Sur place, j’hésite pour la marque, la gamme, le goût… Tant de choix alors qu'en temps normal je les achète chez leur vétérinaire, c’est que madame est sous régime médical spécial à 50 euros les 5 kilos. J’opte donc pour une dépanne basique de quelques jours puis, j’entreprends d’en profiter pour moi… mais je ne sais pas quoi choisir.

Et puis, quelle est donc cette pulsion d’achat alors qu’il me fallait juste des croquettes ? Voyons, ne cherchons pas plus loin que ce qu’enseigne le Kotler, la fameuse bible marketing que j’ai dû ingurgiter de force voici quelques années… Toutefois, je cède quand même en finissant par trouver le truc qui me manquait : de la soupe chinoise.
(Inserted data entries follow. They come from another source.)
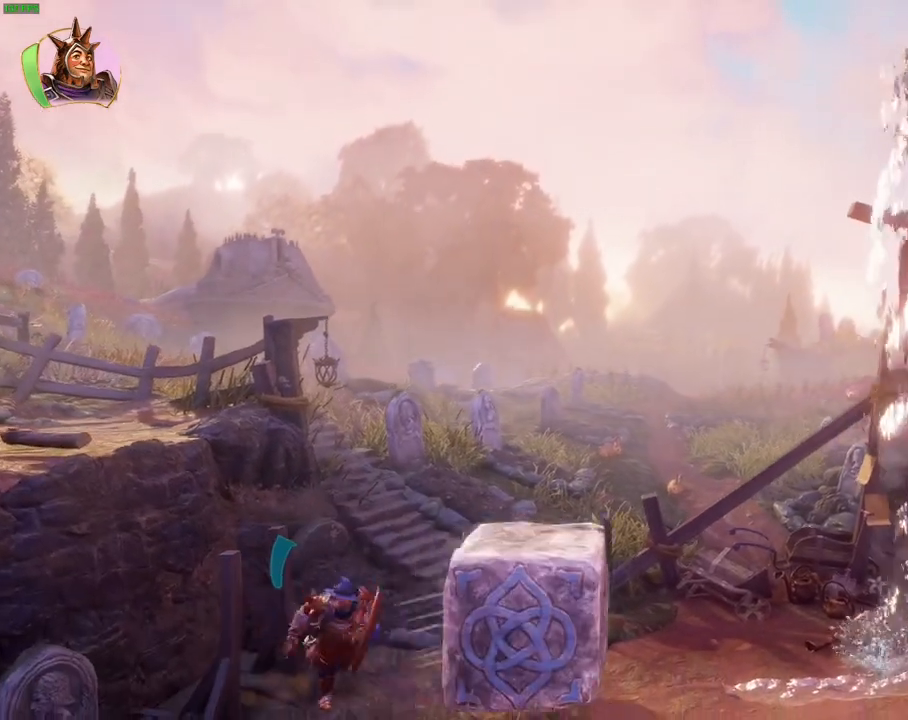
{"buttons": [], "left_stick": "right", "right_stick": "center", "events": []}
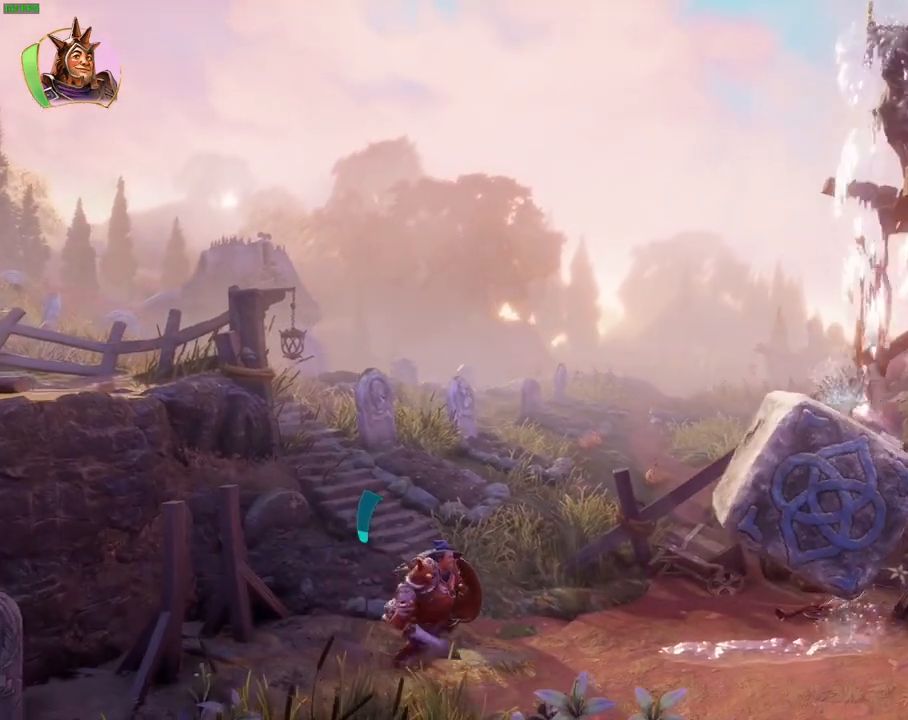
{"buttons": [], "left_stick": "right", "right_stick": "center", "events": [[300, "DPAD_RIGHT", "down"], [383, "DPAD_RIGHT", "up"]]}
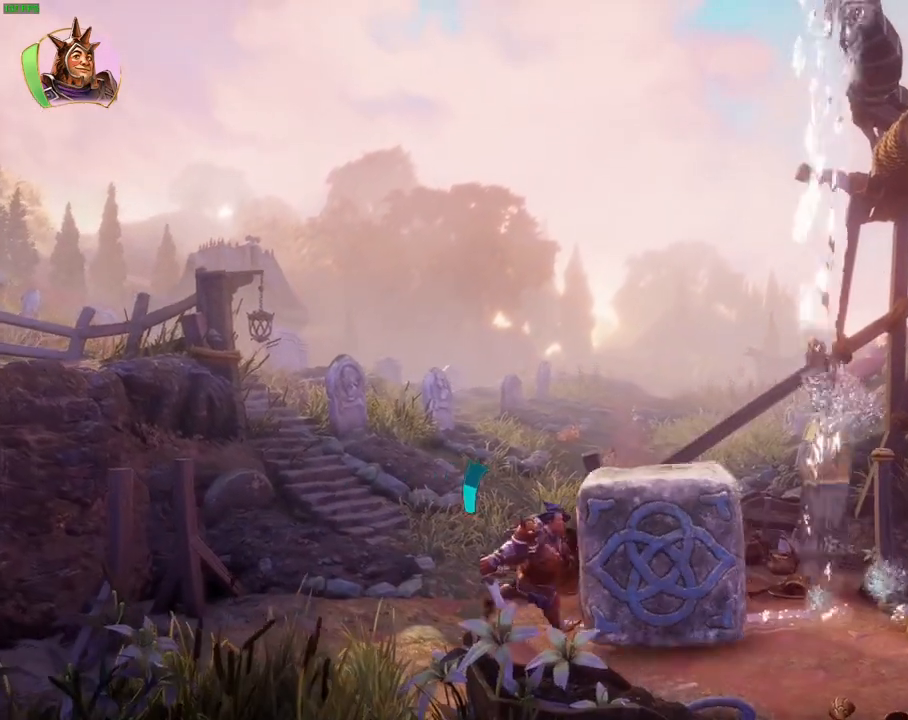
{"buttons": [], "left_stick": "right", "right_stick": "center", "events": [[33, "DPAD_UP", "down"], [133, "DPAD_UP", "up"]]}
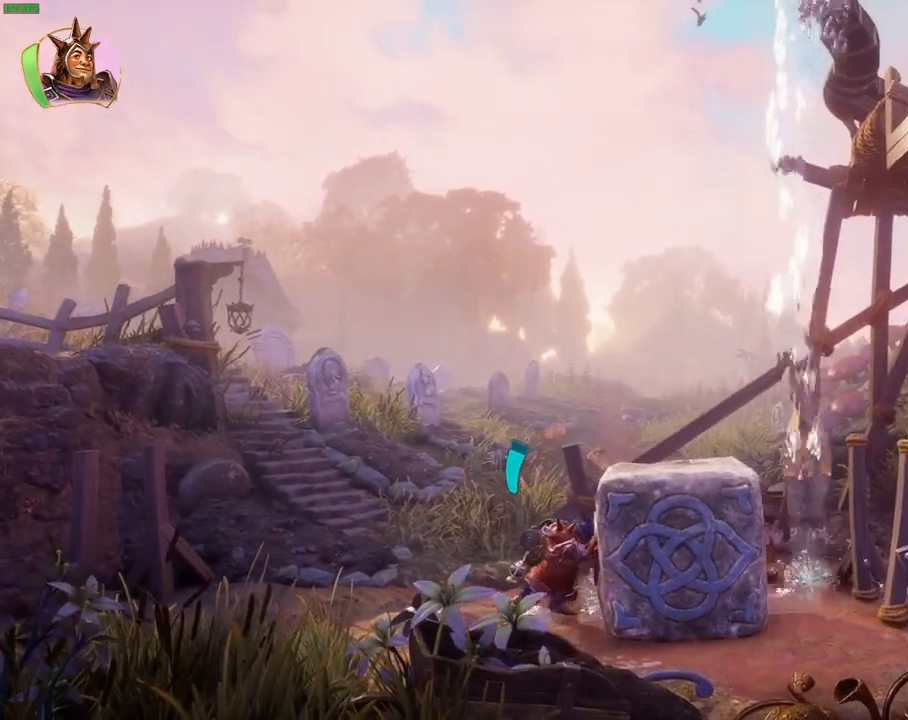
{"buttons": [], "left_stick": "right", "right_stick": "center", "events": []}
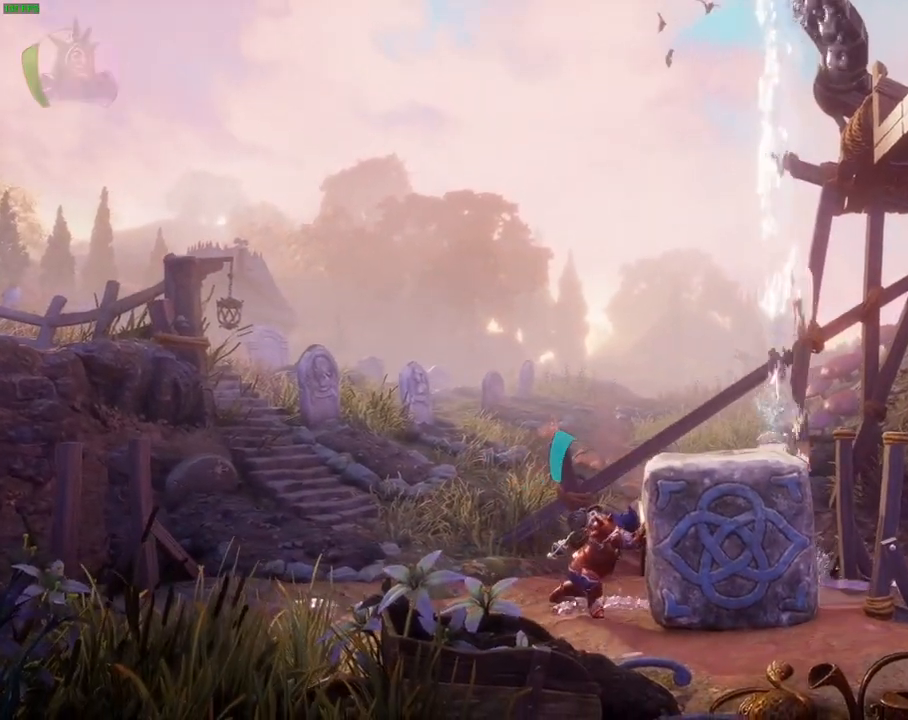
{"buttons": [], "left_stick": "right", "right_stick": "center", "events": [[183, "CROSS", "down"], [467, "CROSS", "up"]]}
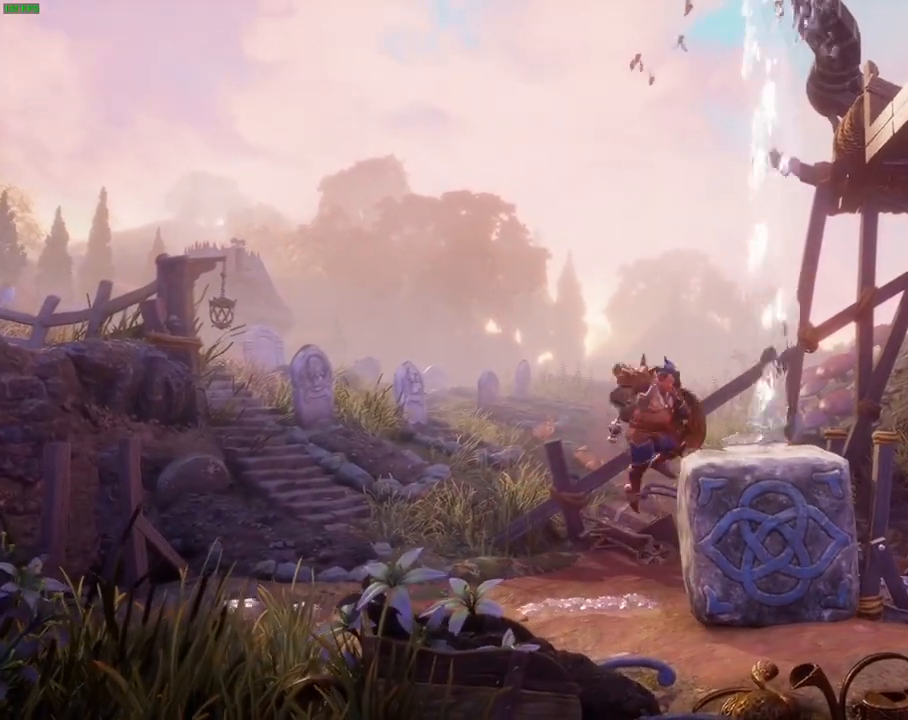
{"buttons": [], "left_stick": "center", "right_stick": "up-right", "events": [[100, "right_stick", "up-right"], [283, "left_stick", "center"]]}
Oui, parfaitement, l’excuse s’argumente, j’ai envie de légumes et puis, je n’en trouve jamais là où je fais habituellement mes grandes courses pour la semaine.

J’arpente donc les rayons en me laissant tenter au passage par une lasagne et du pudding, mais en réclame et pas de n’importe quelle marque, parce que je boycotte moi : trop d’emballages ? Et l’écologie ! Une marque chapeautée par une organisation de bandits multinationale à l’éthique douteuse ? Et la mienne, d’éthique ! Slogan médico-esthético-miraculo douteux ? Et ta sœur !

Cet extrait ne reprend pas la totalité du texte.